The respondent to the proceedings, ATK Energy EU, brought a damages claim against the appellant, the Nuclear Decommissioning Authority (NDA),3 for breaches of NDA’s obligations under the Rules in connection with ATK’s unsuccessful bid for a contract for the decommissioning of twelve power stations. The damages were sought for breach of the obligation to award the contract to the most economically advantageous tender. The parties sought judgment on preliminary issues relating to whether (i) the court had any discretion under these Rules not (or only partially) to award damages for losses deriving from NDA’s breach of its obligations and (ii) ATK’s failure to start proceedings within the ten day standstill period (which would have automatically suspended NDA’s right to award the contract) meant that the tenderer was not entitled to damages as it had failed to mitigate its losses.
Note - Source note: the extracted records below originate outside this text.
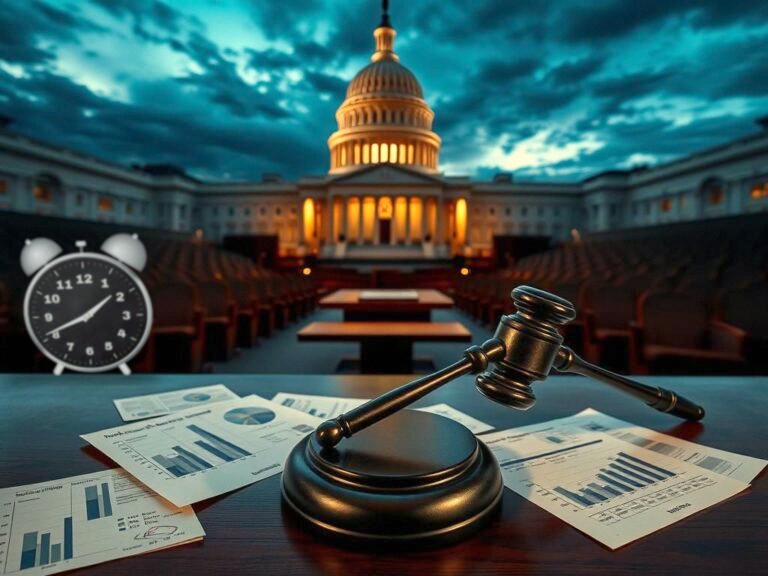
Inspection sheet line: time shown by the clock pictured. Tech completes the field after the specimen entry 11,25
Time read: 1,41
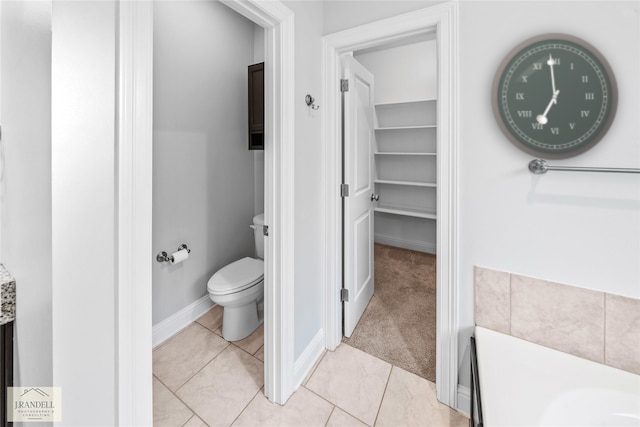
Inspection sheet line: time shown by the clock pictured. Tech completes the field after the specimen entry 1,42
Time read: 6,59
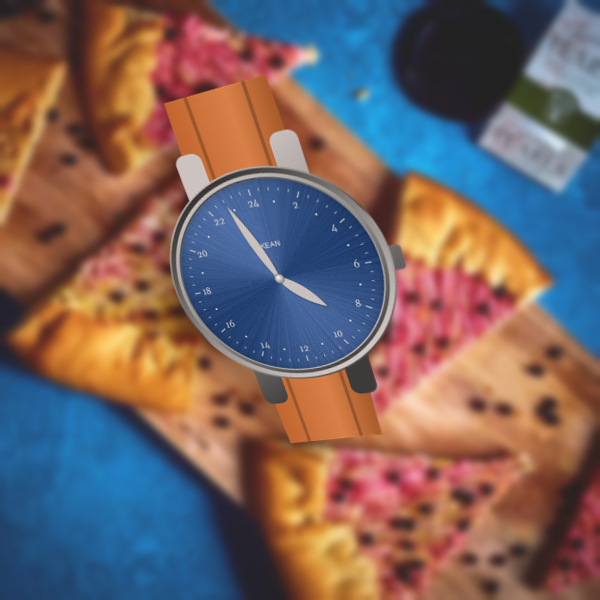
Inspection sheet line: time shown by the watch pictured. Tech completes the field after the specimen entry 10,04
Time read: 8,57
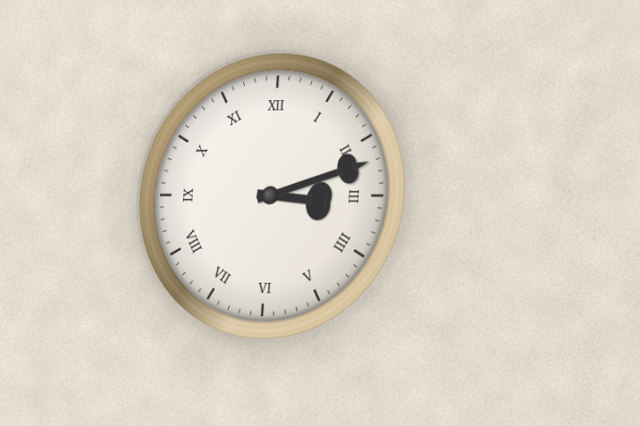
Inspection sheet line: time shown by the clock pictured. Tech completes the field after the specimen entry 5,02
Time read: 3,12
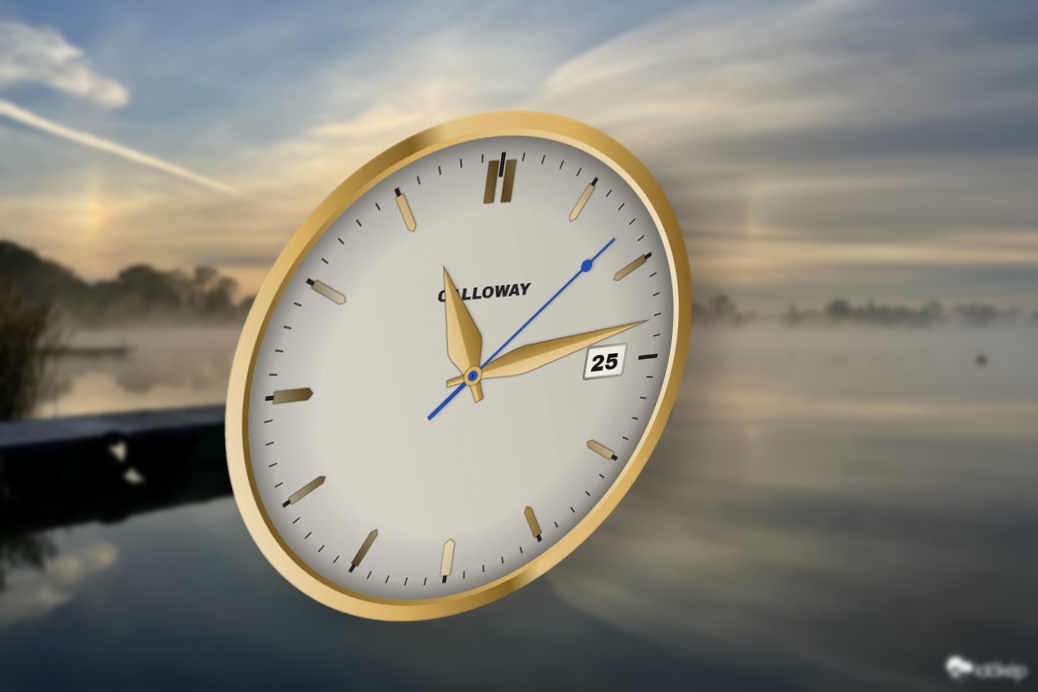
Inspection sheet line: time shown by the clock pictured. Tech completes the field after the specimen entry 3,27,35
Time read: 11,13,08
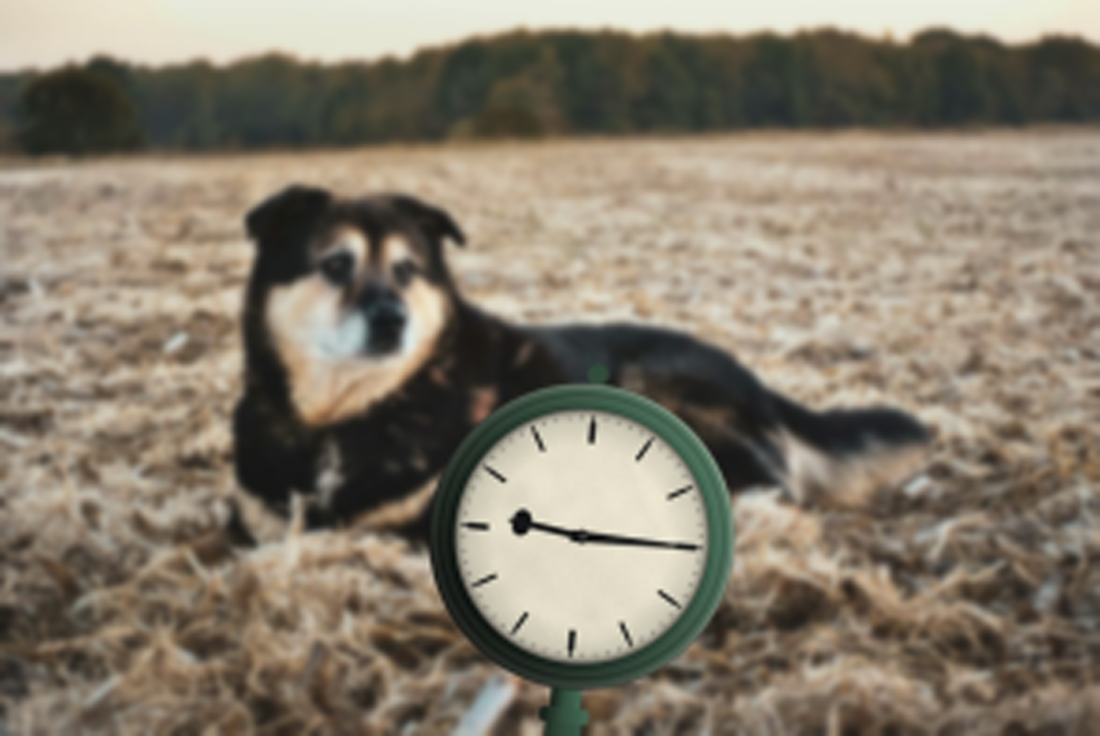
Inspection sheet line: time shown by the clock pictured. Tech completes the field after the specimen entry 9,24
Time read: 9,15
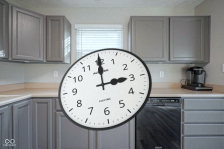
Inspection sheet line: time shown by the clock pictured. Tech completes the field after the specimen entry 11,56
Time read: 3,00
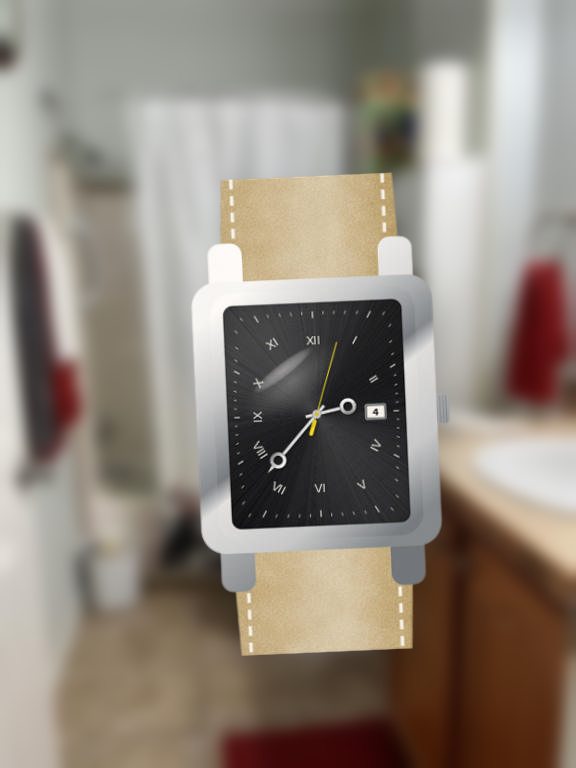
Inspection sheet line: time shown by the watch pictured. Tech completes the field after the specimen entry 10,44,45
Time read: 2,37,03
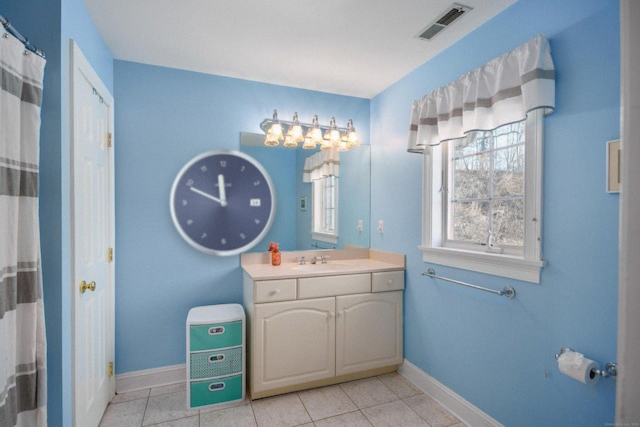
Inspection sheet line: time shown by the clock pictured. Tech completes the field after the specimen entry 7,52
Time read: 11,49
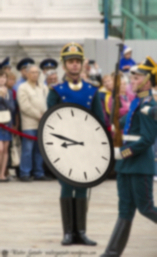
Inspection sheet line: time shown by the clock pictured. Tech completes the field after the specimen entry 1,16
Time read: 8,48
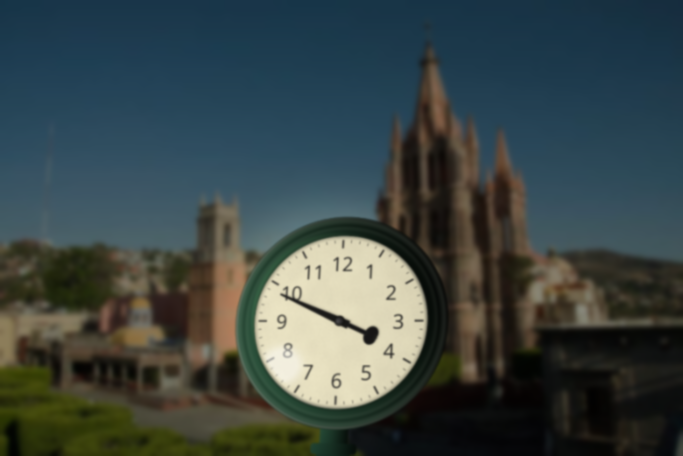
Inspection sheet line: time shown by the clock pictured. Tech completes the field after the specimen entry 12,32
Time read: 3,49
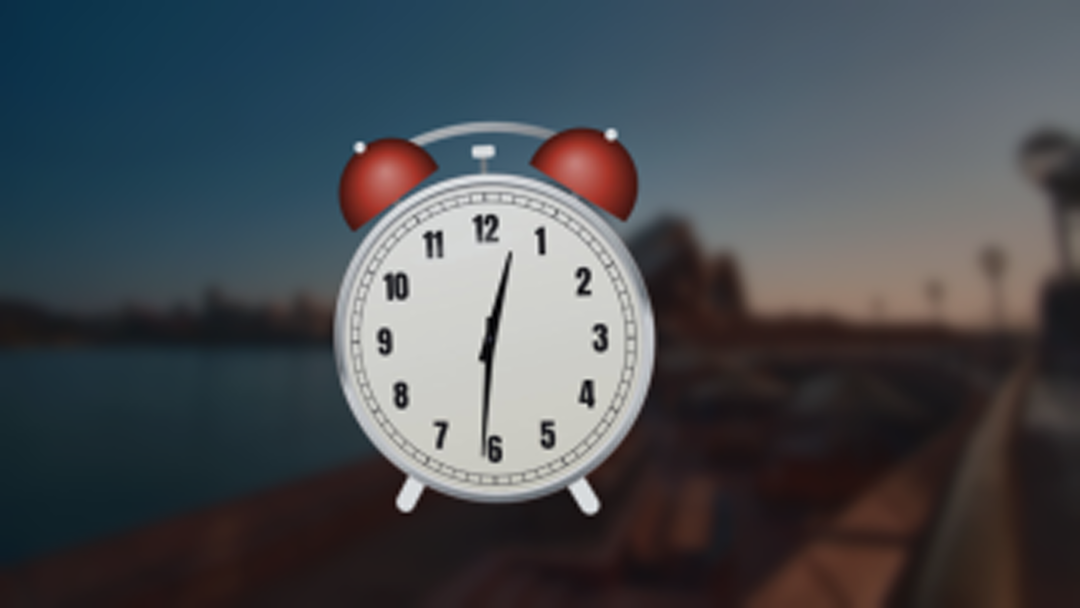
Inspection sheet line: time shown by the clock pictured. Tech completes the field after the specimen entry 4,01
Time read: 12,31
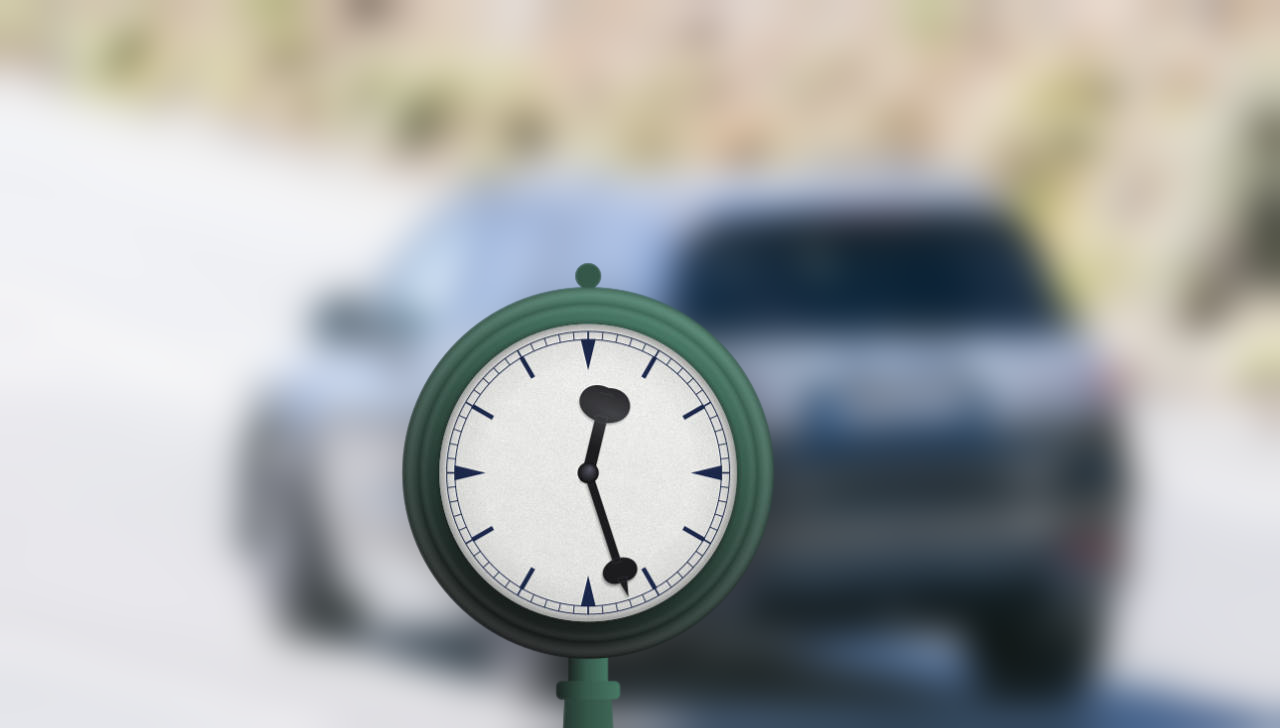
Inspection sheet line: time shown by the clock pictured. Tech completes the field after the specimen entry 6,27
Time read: 12,27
In first instance proceedings, NDA had argued that the phrase “[the court] may award damages” in Regulation 47J(2)(c) gives effect to the “Francovich conditions” applicable to award of damages in EU law, as developed from EU case law.4 One of these conditions provides that the breach of EU law must be “sufficiently serious”, which necessarily introduces an element of discretion to the award of damages, according to NDA. ATK’s argument, however, which had been accepted by Edwards-Stuart J, was that ordinary English law principles were applicable to such awards of damages, and that once a breach of the Rules was established the award of damages was not discretionary. On the second issue, Edwards-Stuart J had concluded that he could not decide whether ATK’s failure to issue proceedings in time to prevent the conclusion of the contract deprived ATK of the right to any damages, because “that issue raised questions of fact that could not be determined without evidence as a preliminary issue”.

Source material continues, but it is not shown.